Tuesday, August 14, 2012
Mortal (Living With Cogan's Syndrome)
June 17th – 27th:
I had one week left in my high school career and not much going on. I had just finished a dodgeball tournament after school and was pulling into the driveway when I noticed my older brother, Casey, phone in hand, walking down the steps of our porch to greet me. He came up to the driver's side door, his face sullen and hesitant. He explained the accident to me and how the impact was so devastating, that she didn't feel any pain. He pulled me in and I wept on his chest at the news of my 17-year-old friend's death.
Two years later I sat amongst a small group of guys in the living room of a friend's house and listened to one of them speak.

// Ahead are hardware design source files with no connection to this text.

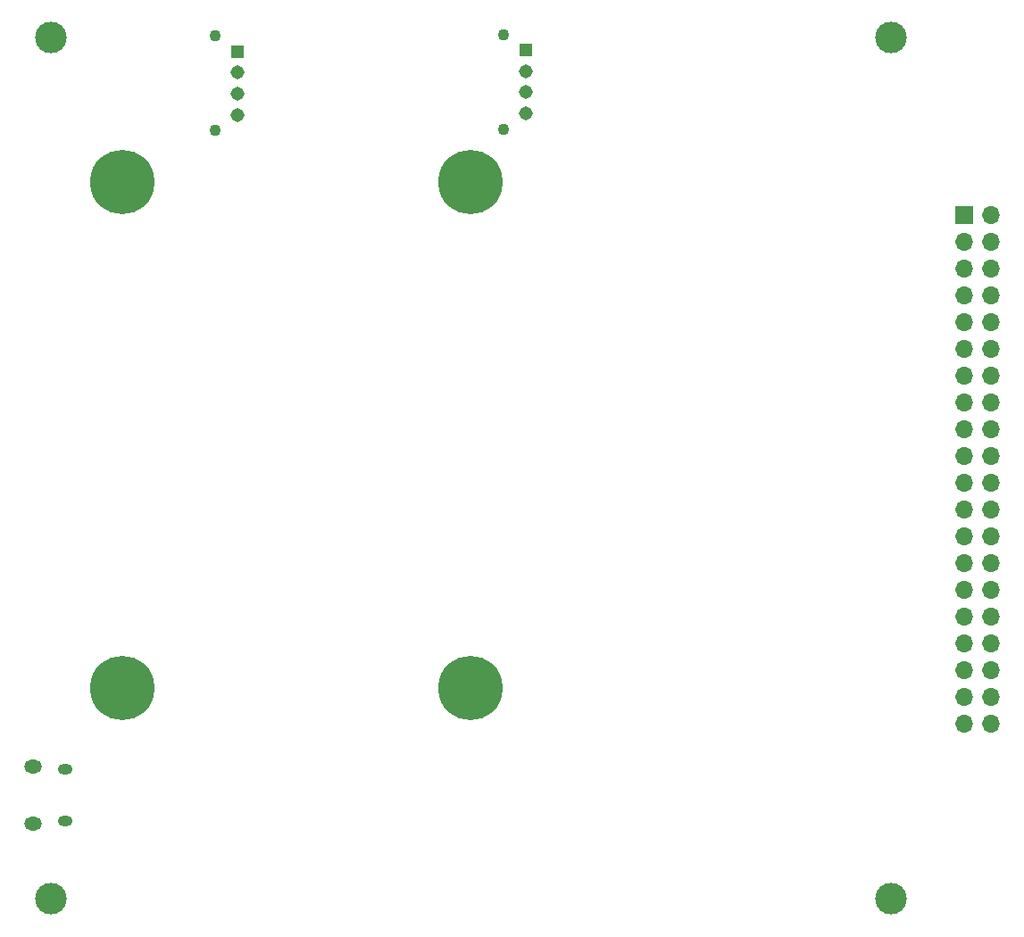
<source format=gbs>
%TF.GenerationSoftware,KiCad,Pcbnew,(6.0.0)*%
%TF.CreationDate,2022-04-24T15:03:07-06:00*%
%TF.ProjectId,CDH,4344482e-6b69-4636-9164-5f7063625858,v01*%
%TF.SameCoordinates,Original*%
%TF.FileFunction,Soldermask,Bot*%
%TF.FilePolarity,Negative*%
%FSLAX46Y46*%
G04 Gerber Fmt 4.6, Leading zero omitted, Abs format (unit mm)*
G04 Created by KiCad (PCBNEW (6.0.0)) date 2022-04-24 15:03:07*
%MOMM*%
%LPD*%
G01*
G04 APERTURE LIST*
%ADD10C,3.000000*%
%ADD11C,1.100000*%
%ADD12R,1.308000X1.308000*%
%ADD13C,1.308000*%
%ADD14O,1.700000X1.300000*%
%ADD15O,1.400000X1.000000*%
%ADD16C,6.100000*%
%ADD17R,1.700000X1.700000*%
%ADD18O,1.700000X1.700000*%
G04 APERTURE END LIST*
D10*
%TO.C,H4*%
X110640000Y-141850000D03*
%TD*%
%TO.C,H2*%
X190340000Y-60150000D03*
%TD*%
%TO.C,H1*%
X110640000Y-60150000D03*
%TD*%
D11*
%TO.C,P1*%
X126225000Y-68950000D03*
X126225000Y-59950000D03*
D12*
X128325000Y-61450000D03*
D13*
X128325000Y-63450000D03*
X128325000Y-65450000D03*
X128325000Y-67450000D03*
%TD*%
D10*
%TO.C,H3*%
X190340000Y-141850000D03*
%TD*%
D14*
%TO.C,J4*%
X109000000Y-134725000D03*
D15*
X112030000Y-134425000D03*
X112030000Y-129575000D03*
D14*
X109000000Y-129275000D03*
%TD*%
D16*
%TO.C,Module1*%
X150430000Y-73880000D03*
X117430000Y-121880000D03*
X117430000Y-73880000D03*
X150430000Y-121880000D03*
%TD*%
D11*
%TO.C,P2*%
X153615000Y-59830000D03*
X153615000Y-68830000D03*
D12*
X155715000Y-61330000D03*
D13*
X155715000Y-63330000D03*
X155715000Y-65330000D03*
X155715000Y-67330000D03*
%TD*%
D17*
%TO.C,J1*%
X197260000Y-76945000D03*
D18*
X199800000Y-76945000D03*
X197260000Y-79485000D03*
X199800000Y-79485000D03*
X197260000Y-82025000D03*
X199800000Y-82025000D03*
X197260000Y-84565000D03*
X199800000Y-84565000D03*
X197260000Y-87105000D03*
X199800000Y-87105000D03*
X197260000Y-89645000D03*
X199800000Y-89645000D03*
X197260000Y-92185000D03*
X199800000Y-92185000D03*
X197260000Y-94725000D03*
X199800000Y-94725000D03*
X197260000Y-97265000D03*
X199800000Y-97265000D03*
X197260000Y-99805000D03*
X199800000Y-99805000D03*
X197260000Y-102345000D03*
X199800000Y-102345000D03*
X197260000Y-104885000D03*
X199800000Y-104885000D03*
X197260000Y-107425000D03*
X199800000Y-107425000D03*
X197260000Y-109965000D03*
X199800000Y-109965000D03*
X197260000Y-112505000D03*
X199800000Y-112505000D03*
X197260000Y-115045000D03*
X199800000Y-115045000D03*
X197260000Y-117585000D03*
X199800000Y-117585000D03*
X197260000Y-120125000D03*
X199800000Y-120125000D03*
X197260000Y-122665000D03*
X199800000Y-122665000D03*
X197260000Y-125205000D03*
X199800000Y-125205000D03*
%TD*%
M02*

</source>
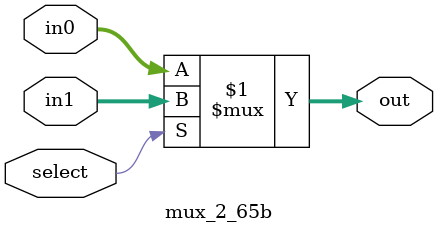
<source format=v>
module mux_2_65b(out, select, in0, in1);
    input select;
    input [64:0] in0, in1;
    output [64:0] out;
    assign out = select ? in1 : in0;
endmodule
</source>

“I have cancer,” he told us.
I watched and suffered alongside him for months as his life was eaten away by an illness that desecrated his body and left him as little more than a shell. He had been 21 for six days—five of which he spent in a coma—when I answered the phone call that I knew would come, but was never ready to receive.
I've witnessed more death and battles with health in my brief life than I care for; I've watched the agony of disease-stricken bodies, families struggling with loss, and short timetables of existence; I've felt the pain of others and dealt with my own through those instances.
These events impacted my life and helped me to realize that the life we are given is short. They caused me to put more value in relationships and the gifts of God; unfortunately, they did little to change my personal concept of the unknown. I don't often think of the “big picture” or in any sort of philosophical manner. I tend to live my life as it happens. I probably wouldn't have realized that I even think this way if my wife hadn't noticed how different we were in this sense when we first met. I didn't think myself invincible, but I hadn't put enough thought into the idea that something could actually happen to me. I'm 26-years-old and I now know that anything is possible; even disease in a seemingly healthy young man.
I had cochlear implant surgery almost two weeks ago in hopes of hearing again through my left ear. I'm now days away from having my device activated; two days away from hearing sounds and voices again; two days away from a new beginning; but the journey thus far, and more recently the past two weeks, have not been easy.
“Ready to take off the headdress?” Sarah asked as I lay on the couch with my legs over her lap.
“Yes!” I exclaimed.
I was ready. It was sunday, just two days after surgery, and I wanted nothing more than to take this next step.
We went to the bathroom and Sarah unwrapped the fixture from my head.
“Should we save it?” She asked.
“I don't know,” I said. “Isn't that kind of weird?”
“I don't think so. It's up to you, though.”
“Nah, I don't want to.”
“Really? Are you sure? It might be nice to save—to remember,” she said.
“No, let's throw it out.”
Sarah was probably right.
I took a shower—I wasn't allowed to until then—and washed off all of the dried blood that had formed to the side of my head. When I was all finished washing up, Sarah cleaned the back of my ear with hydrogen peroxide and triple antibiotic. Then she cleaned the inside of my ear with a cotton swab, removing wet and dry blood. We took a cotton ball and squeezed it into my ear to stop the red liquid from trickling down my face. This process is something that we have since had to maintain twice a day, for the past two weeks.
Sarah was able to take off work the day of my surgery, as well as the following Monday. When she needed to return, her boss allowed her to work from home the rest of the week, so that she could take care of me. This included the ever-so-delightful task stated above (cleaning my scar and the persistent drip from my inner-ear), as well as picking up treats for me: ginger-ale, rice pudding, and chocolate pudding.
Sarah and a friend went to the Greg Laswell concert on the 19th. After everything that we've been through, and all that she's had to sacrifice, I was happy for her to go and have an enjoyable night. I was still in rough shape—my balance was way off, quite a bit of pain lingered, and exhaustion prevailed due to all of the medication—so I stayed at my in-law's home that day and Sarah's mother took care of me.
I haven't been able to move around on my own too much in the last two weeks as I mentioned in my previous post. It's amazing what surgery can do to a person. The operation itself is a necessary step in ensuring some recovery; however, the effects have produced a set-back in my physical improvement; I can't exercise, workout, or drive.
I've had a lot of time to think about my situation. I had a tough time coming to terms with my illness for months. This isn't supposed to happen to me, I thought. This is not my life. These things happen to other people or they'll happen to me when I'm old. I didn't want to think this way, so I worked at getting better, striving to once again have a normal life. I may have taken a few steps back since surgery—it's a difficult ongoing battle—and I could easily wallow in my pain and circumstances; but I won't allow myself to get to that point again.
I'm 26-years-old. Having bore secondhand witness to numerous traumatic events that have helped to shape my thoughts on life, I am currently in the middle of a difficult personal excursion of my own and there is only one thing that I can do: grow. I can't sulk forever or pretend that it isn't happening. Sure, some days will be harder than others—days in which I'll be angry and want to give up—but right now, all I can do is learn from the past and the present and move forward.